> Задание
Сколько карманных денег получали генералы, если верить отрывку о штабе Власова?

> Отрывок из текста
+++++

В штабе генерал-лейтенанта А.А. Власова

В штабе генерал-лейтенанта А.А. Власова

2 сентября по приглашению генерала Власова я стал работать в его штабе. Здесь мне все было ново и незнакомо. Генерал был ко мне очень внимателен, но состоял я при штабе внештатным, т. е. у меня не было определенной должности, я только пока знакомился с делами штаба, и, очевидно, генерал изучал нового подчиненного.

Размещался штаб в Берлин-Далеме, на Кибитцвег, 9, в небольшой уютной вилле, окруженной садом. Ко времени моего прибытия туда там, помимо самого Власова, жили еще генерал-майор Василий Федорович Малышкин, помощник Власова, полковник В. Кравченко — комендант штаба, майор А. Калугин — начальник личной канцелярии, капитан Р. Антонов — адъютант генерала, лейтенант В. Мельников, заведовавший хозяйством, и шесть солдат — обслуживающий персонал. Помимо вышеупомянутых лиц, к штабу относился еще офицер связи Сергей Борисович Фрелих, но он жил на соседней вилле. Немного позже поступил Виктор Ресслер. Весь штабной персонал находился на довольствии при школе пропагандистов в Дабендорфе (Остпропаганда-Абтейлунг)[21]. Каждое утро оттуда присылалось в Далем на генеральскую кухню определенное количество пайков; готовил солдат-повар, и довольствовались все из общего котла — офицеры за генеральским столом, солдаты у себя внизу.

Помимо продовольствия, генералы получали еще по 70 марок карманных денег, а остальные офицеры по 30. Короче говоря, условия жизни на вилле были скромнее скромного, но атмосфера царила там прекрасная — точно жила одна семья, строго соблюдавшая субординацию и воинскую дисциплину. Каждый старательно выполнял свои обязанности, как будто от его прилежания зависел успех всего начинания. Сам Власов в повседневные дела штаба не вмешивался, к своим подчиненным относился строго, но справедливо. При всем том чувствовалось, что офицеры и солдаты его не только уважают, но и любят.

Признаться, и на меня самого Власов произвел внушительное впечатление: высокий, стройный, мужественный, с крупными чертами лица и добрым выразительным взглядом из-под толстых стекол очков. Среди присутствующих он выделялся не только своим высоким ростом, но и полувоенной формой без всяких знаков различия. Он встретил меня с женой с улыбкой гостеприимного хозяина, хотя мы виделись с ним впервые. А когда поприветствовал нас своим густым басом, так гармонировавшим с его внешностью, он нас совсем очаровал. Вот как, подумал я, выглядит знаменитый Власов, спаситель Москвы, имя которого в конце 1941-го и в начале 1942 года не сходило со страниц газет воевавших стран. Тогда генерал Власов не только первым отбил атаку немцев на Москву и тем самым способствовал контратаке других армий, оборонявших столицу, но нанес немцам тяжелое поражение, отогнал их до Волоколамска и уничтожил миф о непобедимости немцев. Я бы сказал, что в психологическом отношении эта подмосковная победа послужила поворотным пунктом в дальнейшем ходе войны. Психологический капитал, в смысле сознания немцами своего превосходства над врагом, приобретенный ими в связи с головокружительными успехами в начале войны, в боях под Москвой окончательно иссяк, и это положение вещей первым доказал Власов.

+++++

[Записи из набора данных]
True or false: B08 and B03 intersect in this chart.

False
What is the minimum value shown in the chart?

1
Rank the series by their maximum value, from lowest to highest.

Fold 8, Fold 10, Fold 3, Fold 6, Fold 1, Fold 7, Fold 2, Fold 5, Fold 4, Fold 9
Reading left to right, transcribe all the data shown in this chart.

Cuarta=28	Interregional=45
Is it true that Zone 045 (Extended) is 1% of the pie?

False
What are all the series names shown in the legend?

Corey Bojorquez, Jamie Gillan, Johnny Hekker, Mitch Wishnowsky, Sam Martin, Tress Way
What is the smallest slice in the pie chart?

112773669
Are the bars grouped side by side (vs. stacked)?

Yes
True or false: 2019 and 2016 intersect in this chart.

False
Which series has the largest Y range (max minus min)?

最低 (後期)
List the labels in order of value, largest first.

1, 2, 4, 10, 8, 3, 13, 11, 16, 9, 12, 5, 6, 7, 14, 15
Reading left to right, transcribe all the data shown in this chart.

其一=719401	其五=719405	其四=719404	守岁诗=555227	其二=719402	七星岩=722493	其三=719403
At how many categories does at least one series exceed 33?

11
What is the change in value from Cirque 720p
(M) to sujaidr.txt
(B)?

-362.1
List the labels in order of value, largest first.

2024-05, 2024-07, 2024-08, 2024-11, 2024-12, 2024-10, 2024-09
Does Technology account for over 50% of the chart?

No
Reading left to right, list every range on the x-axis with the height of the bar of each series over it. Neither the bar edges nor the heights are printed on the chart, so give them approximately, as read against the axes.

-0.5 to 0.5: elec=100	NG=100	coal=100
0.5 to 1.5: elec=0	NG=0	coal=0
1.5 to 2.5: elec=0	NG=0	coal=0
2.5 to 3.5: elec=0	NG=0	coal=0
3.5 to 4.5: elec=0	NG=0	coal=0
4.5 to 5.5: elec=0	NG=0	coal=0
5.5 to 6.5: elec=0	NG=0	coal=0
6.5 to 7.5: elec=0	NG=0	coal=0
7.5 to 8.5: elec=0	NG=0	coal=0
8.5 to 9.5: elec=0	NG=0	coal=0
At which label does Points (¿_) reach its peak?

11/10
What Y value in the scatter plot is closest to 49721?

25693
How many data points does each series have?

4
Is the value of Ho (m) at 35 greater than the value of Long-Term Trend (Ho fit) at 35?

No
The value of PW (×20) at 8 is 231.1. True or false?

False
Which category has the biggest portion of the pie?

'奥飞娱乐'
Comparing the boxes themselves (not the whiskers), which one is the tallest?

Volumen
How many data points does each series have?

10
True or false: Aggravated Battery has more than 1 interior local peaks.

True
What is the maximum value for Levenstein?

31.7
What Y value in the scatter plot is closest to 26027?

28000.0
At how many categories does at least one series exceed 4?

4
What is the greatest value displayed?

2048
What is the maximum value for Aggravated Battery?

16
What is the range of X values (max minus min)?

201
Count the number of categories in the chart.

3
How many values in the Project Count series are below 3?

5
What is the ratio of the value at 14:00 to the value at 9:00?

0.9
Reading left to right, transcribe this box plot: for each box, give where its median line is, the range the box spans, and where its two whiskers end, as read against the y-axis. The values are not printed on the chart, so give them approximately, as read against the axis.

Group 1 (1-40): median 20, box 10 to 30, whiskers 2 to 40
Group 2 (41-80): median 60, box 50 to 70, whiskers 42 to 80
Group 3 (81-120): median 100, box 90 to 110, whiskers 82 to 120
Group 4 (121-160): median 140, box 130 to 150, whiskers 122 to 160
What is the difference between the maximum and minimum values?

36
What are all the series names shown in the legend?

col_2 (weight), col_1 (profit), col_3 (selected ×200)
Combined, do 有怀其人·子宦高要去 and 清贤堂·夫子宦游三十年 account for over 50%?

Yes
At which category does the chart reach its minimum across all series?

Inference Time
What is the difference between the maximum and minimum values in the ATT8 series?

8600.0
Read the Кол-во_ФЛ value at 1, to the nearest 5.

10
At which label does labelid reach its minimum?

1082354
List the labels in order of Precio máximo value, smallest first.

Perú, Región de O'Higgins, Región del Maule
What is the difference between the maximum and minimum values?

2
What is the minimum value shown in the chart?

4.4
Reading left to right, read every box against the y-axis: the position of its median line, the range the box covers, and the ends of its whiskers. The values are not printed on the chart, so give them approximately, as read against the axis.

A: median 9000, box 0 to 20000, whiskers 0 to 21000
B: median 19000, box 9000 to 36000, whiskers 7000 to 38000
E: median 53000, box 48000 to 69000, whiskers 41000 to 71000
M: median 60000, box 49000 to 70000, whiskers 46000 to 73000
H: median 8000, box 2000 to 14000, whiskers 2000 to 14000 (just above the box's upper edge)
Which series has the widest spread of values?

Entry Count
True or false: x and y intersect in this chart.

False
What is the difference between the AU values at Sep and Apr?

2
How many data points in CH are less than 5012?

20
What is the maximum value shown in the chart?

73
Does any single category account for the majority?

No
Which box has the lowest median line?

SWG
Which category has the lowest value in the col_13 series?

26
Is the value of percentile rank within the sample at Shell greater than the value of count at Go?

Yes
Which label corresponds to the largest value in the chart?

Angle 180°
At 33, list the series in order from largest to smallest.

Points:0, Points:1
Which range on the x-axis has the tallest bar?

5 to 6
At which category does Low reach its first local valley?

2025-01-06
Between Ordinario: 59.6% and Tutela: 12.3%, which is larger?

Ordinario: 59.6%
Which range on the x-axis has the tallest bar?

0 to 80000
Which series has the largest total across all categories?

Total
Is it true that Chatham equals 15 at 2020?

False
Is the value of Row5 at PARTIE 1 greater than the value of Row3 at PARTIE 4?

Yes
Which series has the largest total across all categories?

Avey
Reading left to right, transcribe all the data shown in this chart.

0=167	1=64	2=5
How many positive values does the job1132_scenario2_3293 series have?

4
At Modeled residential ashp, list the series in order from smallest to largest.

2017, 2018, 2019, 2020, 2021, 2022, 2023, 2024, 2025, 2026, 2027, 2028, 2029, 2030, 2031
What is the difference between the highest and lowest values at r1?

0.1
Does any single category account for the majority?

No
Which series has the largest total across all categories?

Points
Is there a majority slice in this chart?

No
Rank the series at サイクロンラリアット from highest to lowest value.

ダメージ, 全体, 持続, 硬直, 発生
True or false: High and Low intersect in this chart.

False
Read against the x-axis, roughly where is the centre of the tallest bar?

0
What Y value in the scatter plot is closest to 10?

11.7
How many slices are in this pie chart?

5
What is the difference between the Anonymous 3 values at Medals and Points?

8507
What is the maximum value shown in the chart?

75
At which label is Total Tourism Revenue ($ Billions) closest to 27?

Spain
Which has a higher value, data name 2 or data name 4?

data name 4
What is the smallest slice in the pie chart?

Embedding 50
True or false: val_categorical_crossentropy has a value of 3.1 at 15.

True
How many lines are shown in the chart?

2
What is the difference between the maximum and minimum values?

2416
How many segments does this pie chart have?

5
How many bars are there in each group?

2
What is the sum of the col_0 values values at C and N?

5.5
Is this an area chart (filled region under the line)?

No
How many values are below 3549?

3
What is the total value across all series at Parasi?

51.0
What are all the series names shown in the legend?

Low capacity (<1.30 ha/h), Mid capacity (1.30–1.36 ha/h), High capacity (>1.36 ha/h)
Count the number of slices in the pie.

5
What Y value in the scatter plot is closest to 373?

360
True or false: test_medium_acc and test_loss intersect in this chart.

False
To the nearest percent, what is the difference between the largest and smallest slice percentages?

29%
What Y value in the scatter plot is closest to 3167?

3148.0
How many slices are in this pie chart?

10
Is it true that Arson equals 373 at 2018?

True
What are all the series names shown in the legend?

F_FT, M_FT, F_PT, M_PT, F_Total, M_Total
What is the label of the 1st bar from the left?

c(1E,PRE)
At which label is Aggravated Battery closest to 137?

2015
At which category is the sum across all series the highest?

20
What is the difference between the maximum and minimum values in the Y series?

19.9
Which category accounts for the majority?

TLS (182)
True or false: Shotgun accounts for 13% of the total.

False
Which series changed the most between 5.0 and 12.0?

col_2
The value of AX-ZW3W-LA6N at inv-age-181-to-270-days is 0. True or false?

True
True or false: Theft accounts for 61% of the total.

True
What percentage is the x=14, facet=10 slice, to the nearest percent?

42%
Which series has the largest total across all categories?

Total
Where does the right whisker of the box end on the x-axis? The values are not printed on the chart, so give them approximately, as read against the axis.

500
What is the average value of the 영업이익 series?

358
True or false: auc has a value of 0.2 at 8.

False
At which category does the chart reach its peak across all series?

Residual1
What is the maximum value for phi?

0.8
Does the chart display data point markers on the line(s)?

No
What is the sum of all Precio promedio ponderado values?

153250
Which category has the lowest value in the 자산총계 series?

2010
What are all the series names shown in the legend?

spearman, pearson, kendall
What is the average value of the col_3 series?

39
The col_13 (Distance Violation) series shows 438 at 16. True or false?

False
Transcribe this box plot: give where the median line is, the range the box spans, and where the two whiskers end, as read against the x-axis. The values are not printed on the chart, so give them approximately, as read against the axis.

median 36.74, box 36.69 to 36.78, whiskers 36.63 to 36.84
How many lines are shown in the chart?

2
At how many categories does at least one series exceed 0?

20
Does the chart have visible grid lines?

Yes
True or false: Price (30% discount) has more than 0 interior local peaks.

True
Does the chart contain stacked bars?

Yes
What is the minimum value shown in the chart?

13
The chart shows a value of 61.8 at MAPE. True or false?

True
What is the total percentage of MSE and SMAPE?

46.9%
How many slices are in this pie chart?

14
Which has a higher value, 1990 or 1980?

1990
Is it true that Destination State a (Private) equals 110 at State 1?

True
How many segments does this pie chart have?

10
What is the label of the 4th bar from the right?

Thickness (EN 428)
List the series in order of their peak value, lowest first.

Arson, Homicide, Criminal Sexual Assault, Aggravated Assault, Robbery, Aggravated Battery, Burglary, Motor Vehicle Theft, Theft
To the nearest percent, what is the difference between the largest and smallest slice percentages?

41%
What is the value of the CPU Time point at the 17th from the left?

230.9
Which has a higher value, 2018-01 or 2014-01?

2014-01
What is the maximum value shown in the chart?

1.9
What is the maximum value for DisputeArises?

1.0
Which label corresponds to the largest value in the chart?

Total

+++++

> Решённое задание
Генералы получали по 70 марок карманных денег, помимо продовольствия.